Republican Gov. Bill Lee says he will repeal the ‘gym tax’ as part of his first annual spending plan. The tax 10% tax on gyms, fitness centers, and health clubs brings in about $10 million in state revenues per year. It remains to be seen how much of that savings will be reflected in the cost of individual gym memberships. But gym owners are bound to be pleased.
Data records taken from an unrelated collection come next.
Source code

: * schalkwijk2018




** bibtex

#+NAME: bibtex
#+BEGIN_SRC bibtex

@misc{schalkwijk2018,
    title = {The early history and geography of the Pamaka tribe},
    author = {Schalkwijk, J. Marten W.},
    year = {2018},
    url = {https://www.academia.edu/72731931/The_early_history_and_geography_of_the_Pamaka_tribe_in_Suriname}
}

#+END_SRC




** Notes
Here’s the full release from the Lee administration:

NASHVILLE, Tenn. – Today, Tennessee Governor Bill Lee announced his plans to repeal the amusement tax on gym memberships in his upcoming budget.

 

“I’m pleased to be able to include a tax cut in my first budget,” said Lee. “Repealing the gym tax is an important step in reducing the burdens on small businesses in our state.”

 

The nearly 10 percent amusement tax is placed on memberships to gyms, fitness centers and health clubs and disproportionately impacts small business owners. On the books since the mid-1980s, the gym tax represents approximately $10 million in state revenue.

 

“Unfortunately, we’ve discouraged Tennesseans from investing in their health and wellness by taxing their efforts,” said Lee. “The skyrocketing costs of health care and Tennessee’s high rates of obesity and diabetes means we simply cannot afford to discourage healthy habits.”

 

According to the Department of Health, Tennessee ranks 40th in the nation for physical activity and 35th for adult obesity. Recent estimates show that illnesses related to diabetes, hypertension and cardiovascular disease cost Tennessee more than $5.3 billion annually in direct and indirect costs.

 

“I look forward to working with the legislature to modernize our tax code and prioritize the wellness of Tennesseans,” said Lee.